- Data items

----

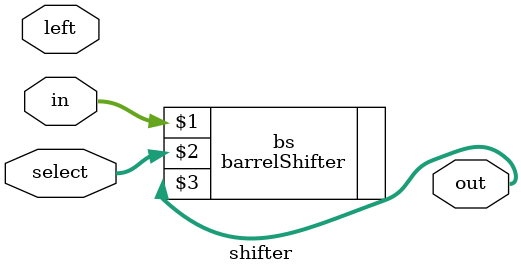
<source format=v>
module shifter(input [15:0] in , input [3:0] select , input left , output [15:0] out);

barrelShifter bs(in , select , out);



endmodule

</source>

----

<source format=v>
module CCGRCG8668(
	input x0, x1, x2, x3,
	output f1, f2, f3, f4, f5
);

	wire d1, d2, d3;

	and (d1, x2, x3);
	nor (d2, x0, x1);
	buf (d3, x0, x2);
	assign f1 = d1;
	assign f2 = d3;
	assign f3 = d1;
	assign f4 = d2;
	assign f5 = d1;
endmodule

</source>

----

Copy out every line above where "input" is present.

module shifter(input [15:0] in , input [3:0] select , input left , output [15:0] out);
	input x0, x1, x2, x3,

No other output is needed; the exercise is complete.